§ What the task requires: Nothing but the lines below from the one with "Table 6. Results" through the one with "Figure 2. Conceptual" should be output, each exactly as given, and no pictures.

§ Exercise data:

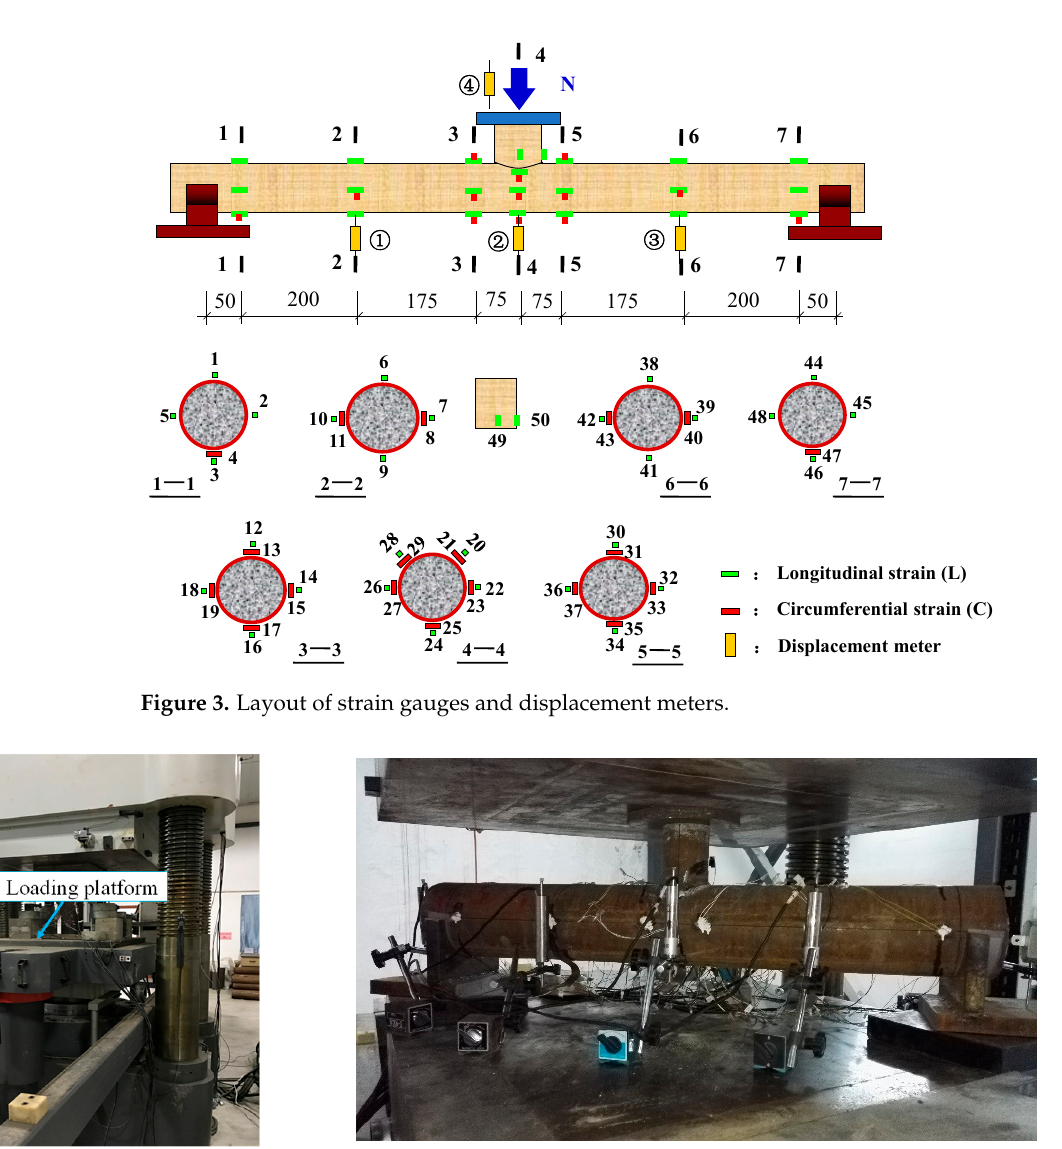
Figure 4. Layout of loading platform.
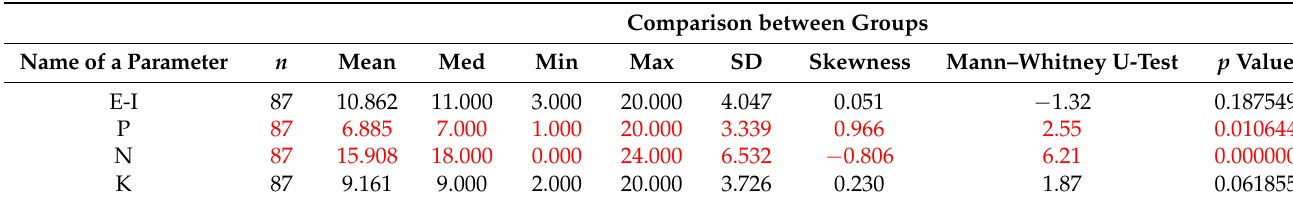
Table 6. Results of Eysenck test—comparison between groups (statistically significant results marked with red colour).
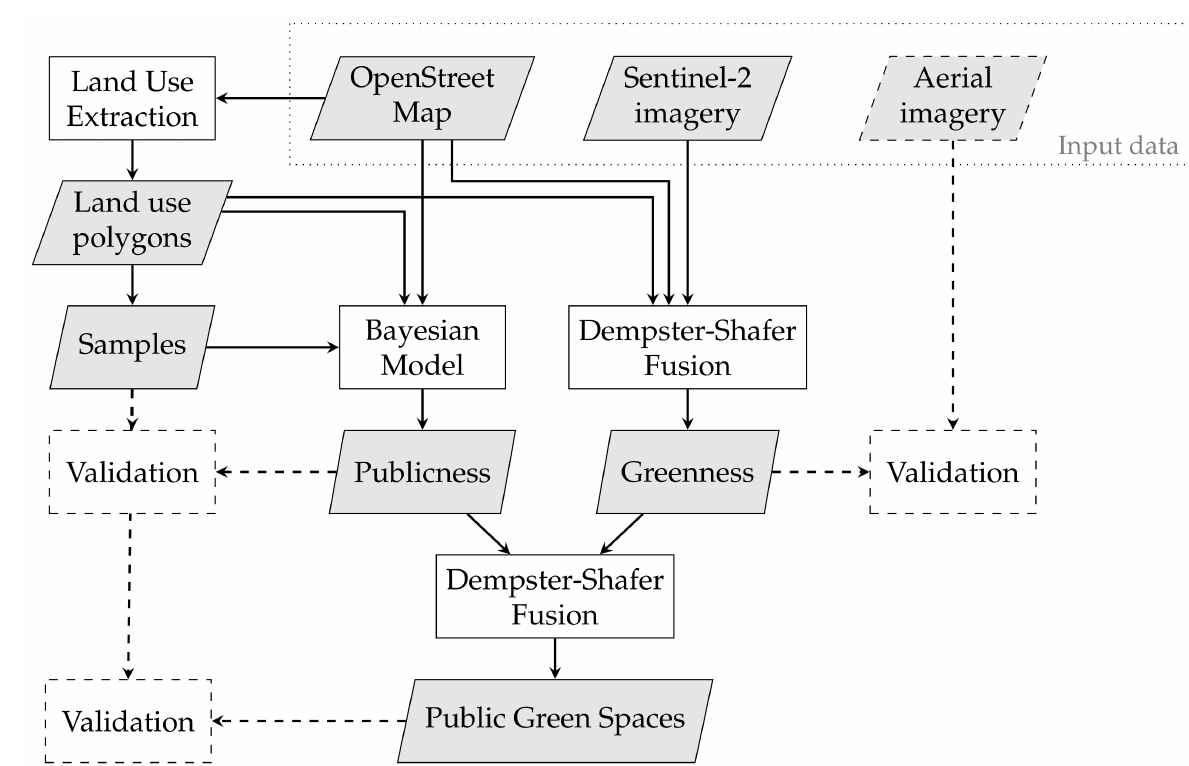
Figure 2. Conceptual workflow for mapping public urban green spaces. Grey boxes represent input or intermediate data, white boxes represent processes, dashed lines and boxes represent validation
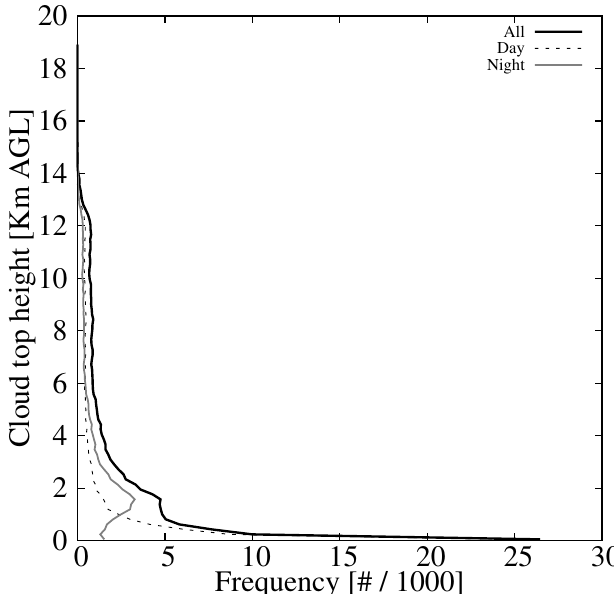
Figure 12. Histogram of the cloud top height for the over-detected clear skies from the ACHA product for both day and night retrievals (black solid line), daytime retrievals (black dashed line), and nighttime retrievals (gray solid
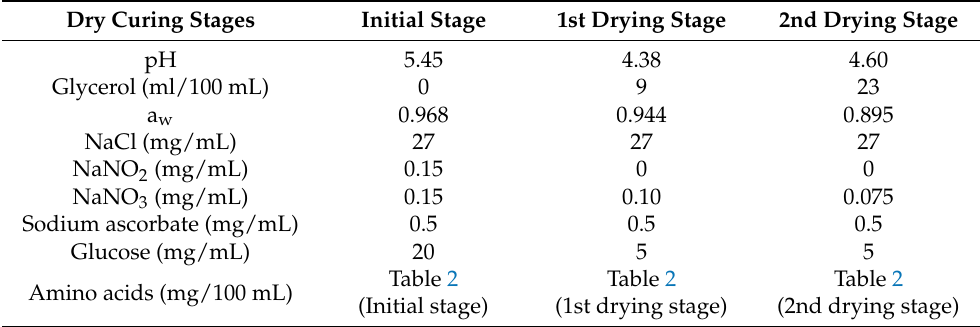
Table 3. Physicochemical conditions of the model systems simulating the ripening stages in the production of dry fermented sausages.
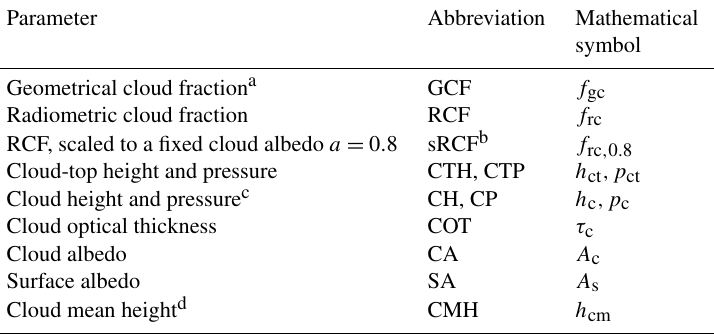
Table 1. Properties, abbreviation, and mathematical symbol.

§ Written solution:
Table 6. Results of Eysenck test—comparison between groups (statistically significant results marked with red colour).
Figure 2. Conceptual workflow for mapping public urban green spaces. Grey boxes represent input or intermediate data, white boxes represent processes, dashed lines and boxes represent validation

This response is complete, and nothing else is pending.